SUPPLIED RECORDS
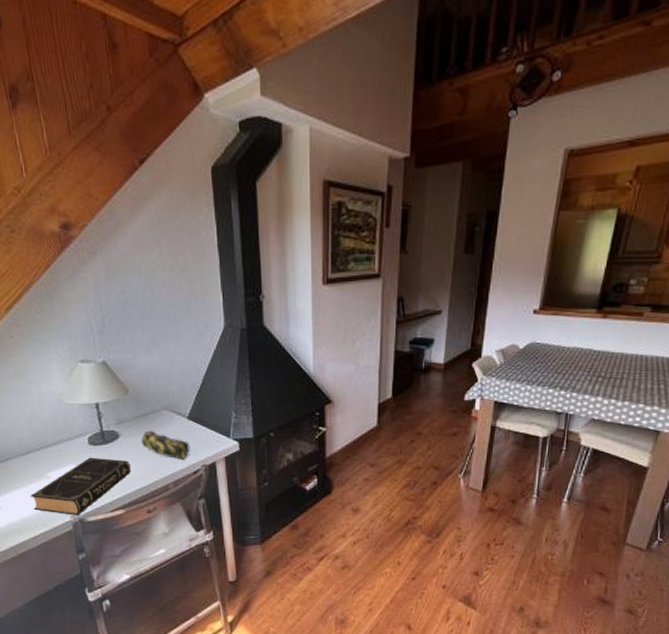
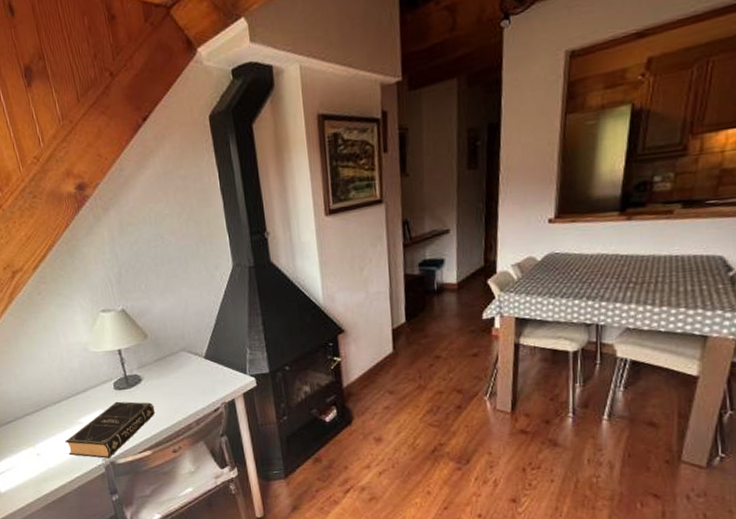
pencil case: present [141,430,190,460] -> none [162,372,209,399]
* * *
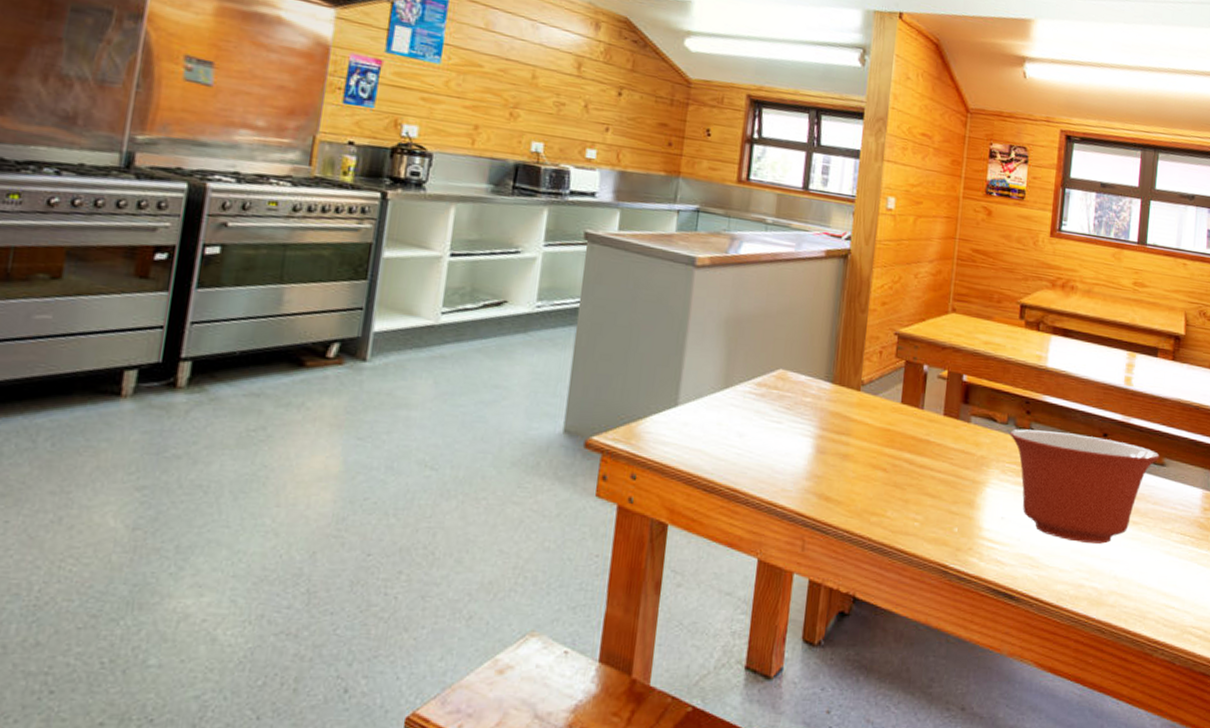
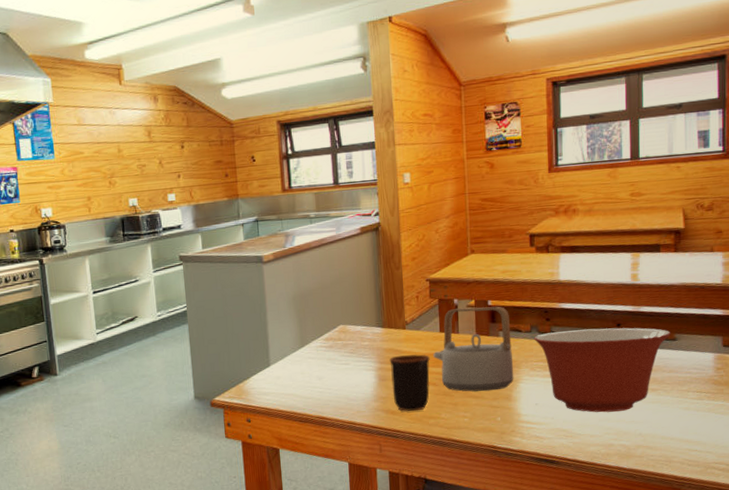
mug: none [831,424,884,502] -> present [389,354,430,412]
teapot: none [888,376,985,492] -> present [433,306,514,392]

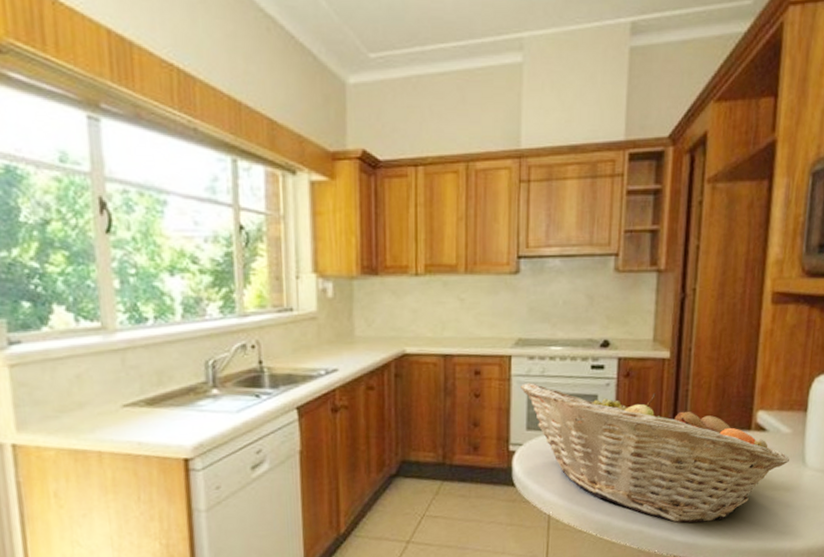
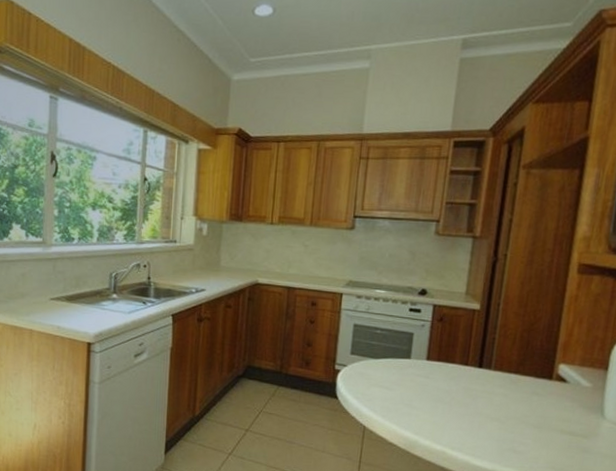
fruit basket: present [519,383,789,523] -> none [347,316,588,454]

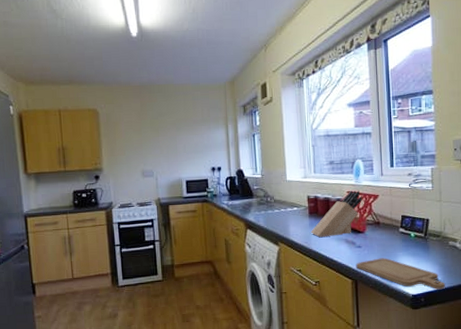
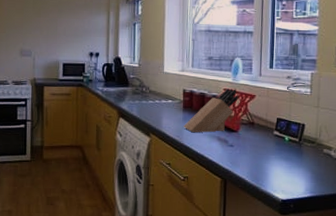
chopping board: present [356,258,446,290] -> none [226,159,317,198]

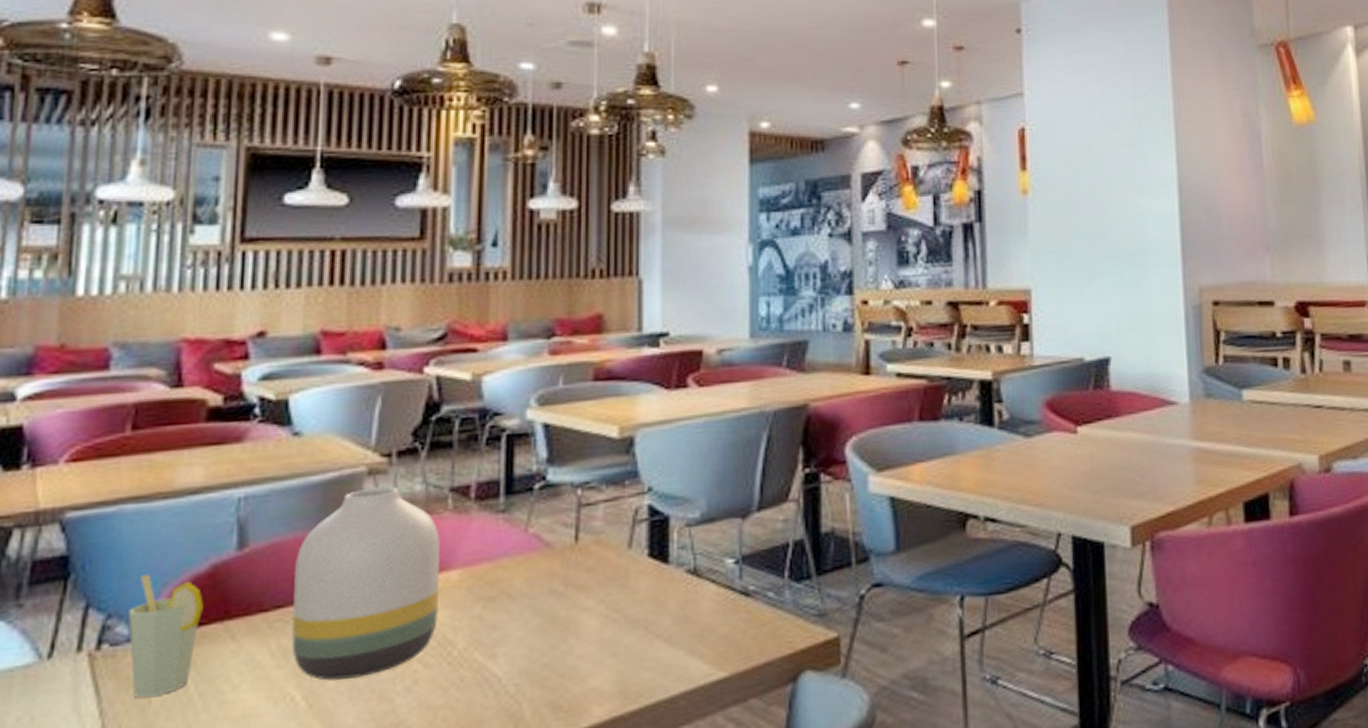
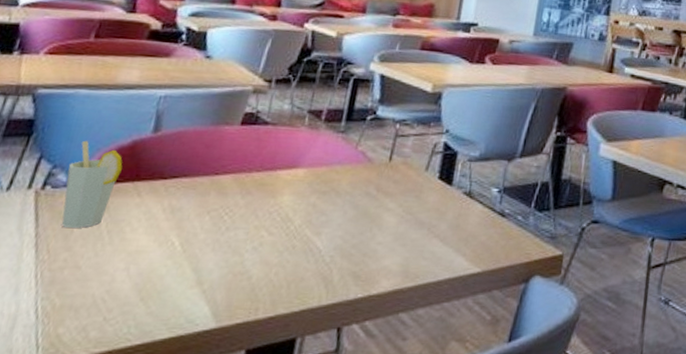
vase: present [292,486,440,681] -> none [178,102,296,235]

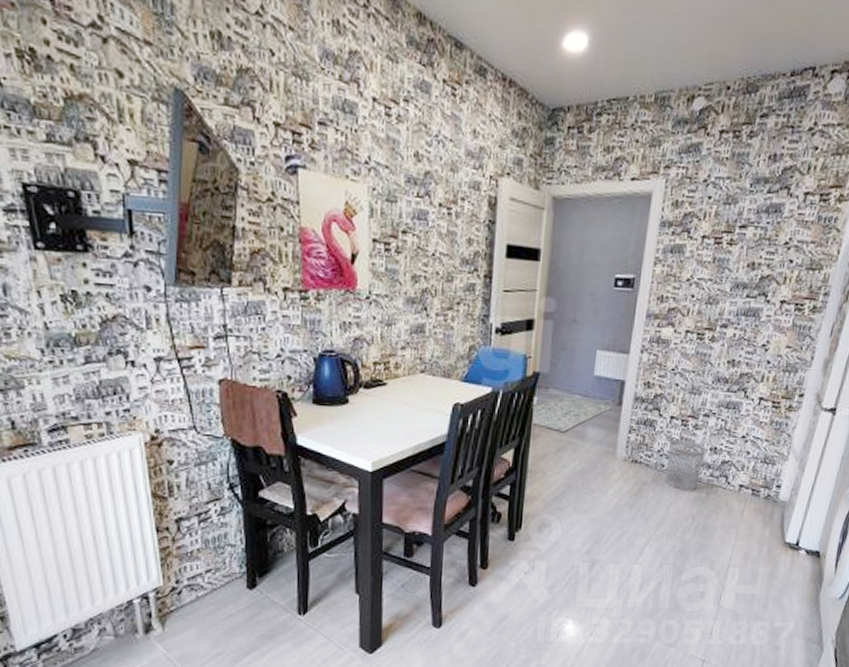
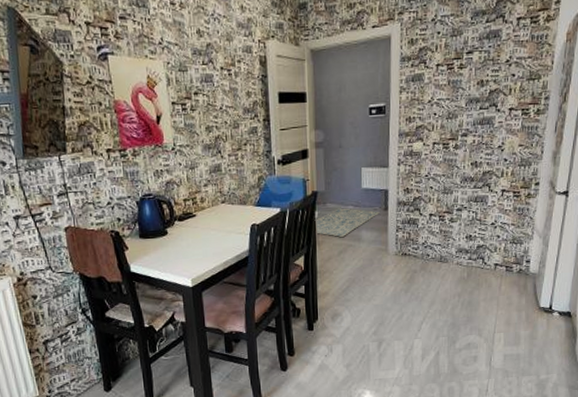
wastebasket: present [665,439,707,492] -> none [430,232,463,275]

BRIEF
Exactly the lines starting at the one above with "mug: none [831,424,884,502]" and ending at the one with "chopping board: present" should be printed, and nothing else. Omit the pictures.

TASK ANSWER
mug: none [831,424,884,502] -> present [389,354,430,412]
teapot: none [888,376,985,492] -> present [433,306,514,392]

fruit basket: present [519,383,789,523] -> none [347,316,588,454]

chopping board: present [356,258,446,290] -> none [226,159,317,198]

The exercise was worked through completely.